La décision du président kényan William Ruto de restreindre certaines activités commerciales exercées par les étrangers suscite des réactions au Kenya. Plusieurs ressortissants africains, notamment des Burundais et des Congolais, sont concernés par cette mesure. Alors que les contours de la décision restent encore flous, certains mouvements sociaux kényans s’en prennent déjà aux personnes visées.
Par Patient MBY
La mesure devait entrer en vigueur lundi 7 septembre. À compter de cette date, les commerçants étrangers exerçant certaines activités de détail et de colportage sont contraints de quitter ces secteurs, au profit des petits entrepreneurs kényans.

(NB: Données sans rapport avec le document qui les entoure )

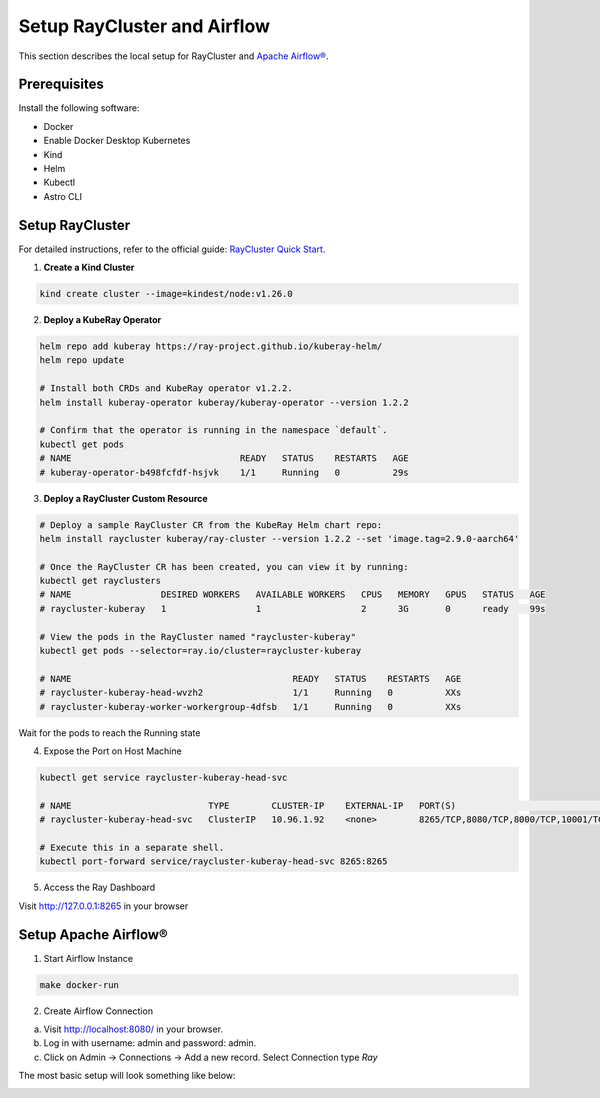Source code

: Setup RayCluster and Airflow
============================

This section describes the local setup for RayCluster and `Apache Airflow® <https://airflow.apache.org/>`_.

Prerequisites
-------------

Install the following software:

- Docker
- Enable Docker Desktop Kubernetes
- Kind
- Helm
- Kubectl
- Astro CLI

Setup RayCluster
----------------

For detailed instructions, refer to the official guide: `RayCluster Quick Start <https://docs.ray.io/en/latest/cluster/kubernetes/getting-started/raycluster-quick-start.html#raycluster-quickstart>`_.

1. **Create a Kind Cluster**

.. code-block:: bash

    kind create cluster --image=kindest/node:v1.26.0


2. **Deploy a KubeRay Operator**

.. code-block:: bash

    helm repo add kuberay https://ray-project.github.io/kuberay-helm/
    helm repo update

    # Install both CRDs and KubeRay operator v1.2.2.
    helm install kuberay-operator kuberay/kuberay-operator --version 1.2.2

    # Confirm that the operator is running in the namespace `default`.
    kubectl get pods
    # NAME                                READY   STATUS    RESTARTS   AGE
    # kuberay-operator-b498fcfdf-hsjvk    1/1     Running   0          29s


3. **Deploy a RayCluster Custom Resource**

.. code-block:: bash

    # Deploy a sample RayCluster CR from the KubeRay Helm chart repo:
    helm install raycluster kuberay/ray-cluster --version 1.2.2 --set 'image.tag=2.9.0-aarch64'

    # Once the RayCluster CR has been created, you can view it by running:
    kubectl get rayclusters
    # NAME                 DESIRED WORKERS   AVAILABLE WORKERS   CPUS   MEMORY   GPUS   STATUS   AGE
    # raycluster-kuberay   1                 1                   2      3G       0      ready    99s

    # View the pods in the RayCluster named "raycluster-kuberay"
    kubectl get pods --selector=ray.io/cluster=raycluster-kuberay

    # NAME                                          READY   STATUS    RESTARTS   AGE
    # raycluster-kuberay-head-wvzh2                 1/1     Running   0          XXs
    # raycluster-kuberay-worker-workergroup-4dfsb   1/1     Running   0          XXs

Wait for the pods to reach the Running state

4. Expose the Port on Host Machine

.. code-block:: bash

    kubectl get service raycluster-kuberay-head-svc

    # NAME                          TYPE        CLUSTER-IP    EXTERNAL-IP   PORT(S)                                         AGE
    # raycluster-kuberay-head-svc   ClusterIP   10.96.1.92    <none>        8265/TCP,8080/TCP,8000/TCP,10001/TCP,6379/TCP   25m

    # Execute this in a separate shell.
    kubectl port-forward service/raycluster-kuberay-head-svc 8265:8265

5. Access the Ray Dashboard

Visit http://127.0.0.1:8265 in your browser

Setup Apache Airflow®
----------------------

1. Start Airflow Instance

.. code-block:: bash

    make docker-run

2. Create Airflow Connection

a. Visit http://localhost:8080/ in your browser.
b. Log in with username: admin and password: admin.
c. Click on Admin -> Connections -> Add a new record. Select Connection type `Ray`

The most basic setup will look something like below:

.. image::  ../_static/basic_local_kubernetes_conn.png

Au Burundi, l’ambassadrice à Nairobi a appelé ses compatriotes concernés à se rendre de l’ambassade afin d’obtenir un laissez-passer leur permettant de regagner leur pays d’origine. Du côté congolais, aucune issue diplomatique claire n’a encore été annoncée face à cette situation.

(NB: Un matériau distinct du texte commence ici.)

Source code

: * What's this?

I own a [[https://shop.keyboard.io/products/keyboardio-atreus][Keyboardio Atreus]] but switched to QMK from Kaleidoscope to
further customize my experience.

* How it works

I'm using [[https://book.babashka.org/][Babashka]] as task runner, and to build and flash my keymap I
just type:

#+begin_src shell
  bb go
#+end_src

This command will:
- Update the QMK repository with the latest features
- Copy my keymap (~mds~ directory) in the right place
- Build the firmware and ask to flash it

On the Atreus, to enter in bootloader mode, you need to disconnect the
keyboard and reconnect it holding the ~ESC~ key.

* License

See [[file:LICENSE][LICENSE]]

La décision cible particulièrement les étrangers actifs dans la vente au détail et le colportage. Le gouvernement kényan affirme vouloir réserver certaines activités aux petits entrepreneurs locaux.
Si cette orientation est saluée par une partie de la population kényane, elle suscite également des critiques. Certains estiment notamment que les ressortissants congolais, réputés actifs dans certains métiers comme la coiffure, ne constituent pas une menace pour l’économie kényane.
Dans l’opinion publique, plusieurs voix africaines dénoncent une mesure jugée xénophobe, susceptible d’exclure les ressortissants étrangers du petit commerce. Cette situation intervient alors que les stigmates des violences et campagnes hostiles visant des étrangers africains en Afrique du Sud restent présents dans les mémoires.
Face aux réactions suscitées par cette décision, les autorités kényanes ont tenté d’en clarifier la portée et ont présenté leurs excuses à l’ambassade du Burundi.